On Thu, Jan 08, 2015 at 11:44:44AM -0600, Pierre-Louis Bossart wrote:
This matches my definition of an asynchronous SRC. I really don't get what 'synchronous' means here, and it'd seem odd anyway to have 1Hz granularity for the updates?
AIUI it's referring to the intended usage of synchronizing the rates in two domains (which isn't the normal audio terminology).
Adding Tim and Pierre since they might have views if my guess is correct, I could be wrong though.
I'd be good to have a snd_pcm_set_rate() generic framework, but I wonder if it's practical. Hardware with ASRC or tunable PLLs isn't very common except in pro audio, stb, networking and automotive, and usually has specific M/N dividers or rates, I am not sure it can be done generically. Also most servo
ASRC at least is very common in mobile, and in that market people have been driving requirements for on the fly reprogrammability for some use cases (though they've not been delivered universally and this sort of small adjustment in rate wasn't one of the requirements).
I'm wondering if a way of specifying the target rate and a way of reading back the constraints might solve the problem, it seems like a lot of work though.
loops are implemented in firmware or in environments that don't use Linux, not sure how many people would benefit from such additions. At the same time people usually don't use ALSA in such environments because it doesn't do what they want, so it might be worth relooking at adjustable clocks, presentation timestamps, PCR, etc.

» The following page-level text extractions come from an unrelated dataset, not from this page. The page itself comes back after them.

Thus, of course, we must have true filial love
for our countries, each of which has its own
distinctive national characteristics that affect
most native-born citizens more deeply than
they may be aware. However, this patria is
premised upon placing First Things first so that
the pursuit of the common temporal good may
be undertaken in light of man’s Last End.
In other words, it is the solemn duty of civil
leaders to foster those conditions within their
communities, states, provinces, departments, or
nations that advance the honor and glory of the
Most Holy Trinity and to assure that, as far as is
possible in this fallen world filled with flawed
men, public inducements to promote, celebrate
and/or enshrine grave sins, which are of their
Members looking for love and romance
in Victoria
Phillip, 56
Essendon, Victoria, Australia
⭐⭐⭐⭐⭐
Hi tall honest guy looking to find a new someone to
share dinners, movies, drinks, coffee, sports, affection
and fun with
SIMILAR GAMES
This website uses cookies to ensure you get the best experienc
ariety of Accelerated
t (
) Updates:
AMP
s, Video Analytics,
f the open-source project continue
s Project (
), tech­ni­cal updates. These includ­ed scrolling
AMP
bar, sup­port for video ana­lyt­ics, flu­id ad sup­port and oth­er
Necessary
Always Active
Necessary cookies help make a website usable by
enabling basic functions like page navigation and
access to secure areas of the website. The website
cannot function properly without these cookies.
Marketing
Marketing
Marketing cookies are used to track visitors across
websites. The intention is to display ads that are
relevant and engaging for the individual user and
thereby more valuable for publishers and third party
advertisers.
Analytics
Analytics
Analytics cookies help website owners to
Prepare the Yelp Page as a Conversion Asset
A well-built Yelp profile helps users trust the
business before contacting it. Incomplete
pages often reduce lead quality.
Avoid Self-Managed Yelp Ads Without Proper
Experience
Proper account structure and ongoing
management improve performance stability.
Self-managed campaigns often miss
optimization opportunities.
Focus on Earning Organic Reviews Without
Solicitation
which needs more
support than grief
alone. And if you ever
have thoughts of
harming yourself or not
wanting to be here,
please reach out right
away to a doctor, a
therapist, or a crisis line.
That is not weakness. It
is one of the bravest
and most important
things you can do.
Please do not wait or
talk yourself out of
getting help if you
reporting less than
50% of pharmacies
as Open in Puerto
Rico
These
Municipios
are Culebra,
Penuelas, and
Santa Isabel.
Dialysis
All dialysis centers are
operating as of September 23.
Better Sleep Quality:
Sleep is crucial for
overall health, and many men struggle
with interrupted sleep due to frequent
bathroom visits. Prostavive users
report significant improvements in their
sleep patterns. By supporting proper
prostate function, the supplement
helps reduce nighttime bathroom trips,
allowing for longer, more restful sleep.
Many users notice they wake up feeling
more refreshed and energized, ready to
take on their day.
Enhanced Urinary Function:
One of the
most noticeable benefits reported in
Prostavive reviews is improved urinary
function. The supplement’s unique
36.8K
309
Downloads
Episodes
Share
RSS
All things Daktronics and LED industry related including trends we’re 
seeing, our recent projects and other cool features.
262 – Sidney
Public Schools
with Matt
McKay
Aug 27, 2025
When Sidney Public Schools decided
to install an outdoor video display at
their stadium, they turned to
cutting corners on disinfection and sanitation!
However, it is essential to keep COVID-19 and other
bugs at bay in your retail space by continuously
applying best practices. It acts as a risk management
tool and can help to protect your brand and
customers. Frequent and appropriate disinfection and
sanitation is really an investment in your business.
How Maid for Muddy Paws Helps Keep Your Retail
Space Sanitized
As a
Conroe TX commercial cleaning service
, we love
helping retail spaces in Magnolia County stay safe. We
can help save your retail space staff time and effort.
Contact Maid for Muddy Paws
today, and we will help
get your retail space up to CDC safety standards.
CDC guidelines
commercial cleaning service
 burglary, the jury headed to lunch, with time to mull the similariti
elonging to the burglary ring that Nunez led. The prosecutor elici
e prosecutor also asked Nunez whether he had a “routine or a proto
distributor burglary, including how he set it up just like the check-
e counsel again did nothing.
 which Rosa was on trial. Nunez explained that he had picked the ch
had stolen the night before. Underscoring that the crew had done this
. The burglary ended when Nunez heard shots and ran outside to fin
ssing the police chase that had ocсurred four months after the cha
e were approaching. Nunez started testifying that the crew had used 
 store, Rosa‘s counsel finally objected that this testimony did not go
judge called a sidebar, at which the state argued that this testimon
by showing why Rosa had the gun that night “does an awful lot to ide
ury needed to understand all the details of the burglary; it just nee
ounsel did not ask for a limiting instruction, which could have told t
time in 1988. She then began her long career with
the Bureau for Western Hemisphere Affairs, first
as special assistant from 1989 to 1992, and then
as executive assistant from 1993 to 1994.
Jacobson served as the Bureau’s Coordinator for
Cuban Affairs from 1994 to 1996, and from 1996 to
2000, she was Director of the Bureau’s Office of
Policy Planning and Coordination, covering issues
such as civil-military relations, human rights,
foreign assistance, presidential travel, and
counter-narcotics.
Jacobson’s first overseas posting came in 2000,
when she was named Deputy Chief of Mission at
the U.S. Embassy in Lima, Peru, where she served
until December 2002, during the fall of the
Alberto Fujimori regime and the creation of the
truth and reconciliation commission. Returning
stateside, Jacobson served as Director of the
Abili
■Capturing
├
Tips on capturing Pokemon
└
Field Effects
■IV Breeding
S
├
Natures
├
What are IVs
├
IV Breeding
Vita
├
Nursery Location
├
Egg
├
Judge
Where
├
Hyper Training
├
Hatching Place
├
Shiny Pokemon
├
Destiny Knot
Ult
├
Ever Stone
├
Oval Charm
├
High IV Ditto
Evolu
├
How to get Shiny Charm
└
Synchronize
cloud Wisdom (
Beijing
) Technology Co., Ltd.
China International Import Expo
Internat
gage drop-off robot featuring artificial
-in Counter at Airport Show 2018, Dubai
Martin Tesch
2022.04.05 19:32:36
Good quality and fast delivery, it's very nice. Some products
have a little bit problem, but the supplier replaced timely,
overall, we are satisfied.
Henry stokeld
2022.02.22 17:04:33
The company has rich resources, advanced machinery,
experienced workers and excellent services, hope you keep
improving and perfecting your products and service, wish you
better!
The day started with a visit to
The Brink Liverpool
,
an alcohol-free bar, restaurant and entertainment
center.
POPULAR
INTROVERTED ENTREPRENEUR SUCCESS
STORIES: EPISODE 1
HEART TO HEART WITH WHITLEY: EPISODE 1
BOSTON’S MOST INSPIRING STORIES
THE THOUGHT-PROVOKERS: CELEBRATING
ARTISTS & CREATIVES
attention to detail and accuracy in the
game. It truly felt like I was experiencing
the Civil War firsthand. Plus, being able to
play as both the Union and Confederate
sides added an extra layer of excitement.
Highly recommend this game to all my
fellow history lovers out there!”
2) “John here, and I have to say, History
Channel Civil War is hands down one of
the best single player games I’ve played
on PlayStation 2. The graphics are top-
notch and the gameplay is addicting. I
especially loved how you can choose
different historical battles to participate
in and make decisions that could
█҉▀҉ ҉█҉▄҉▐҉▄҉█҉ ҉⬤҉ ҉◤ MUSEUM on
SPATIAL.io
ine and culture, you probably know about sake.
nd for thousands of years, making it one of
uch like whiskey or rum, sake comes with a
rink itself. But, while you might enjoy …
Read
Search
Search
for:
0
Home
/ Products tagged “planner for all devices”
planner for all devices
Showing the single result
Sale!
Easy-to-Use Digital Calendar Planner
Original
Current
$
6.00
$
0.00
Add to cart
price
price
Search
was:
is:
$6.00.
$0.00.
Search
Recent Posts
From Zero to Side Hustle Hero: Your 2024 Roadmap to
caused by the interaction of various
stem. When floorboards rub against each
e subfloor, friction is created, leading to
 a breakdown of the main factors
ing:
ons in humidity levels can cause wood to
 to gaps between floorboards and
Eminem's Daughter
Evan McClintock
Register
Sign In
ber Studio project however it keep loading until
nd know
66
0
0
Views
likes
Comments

Right, that's kind of my thinking here. I'm aware of people doing this stuff in Linux environments outside of ALSA and of people talking about similar hardware capabilities but I don't know what those look like. I don't know if for the time being just defining a control name for the target rate might be enough - doing this fully is probably a big task and I'm not sure anyone is interested right now.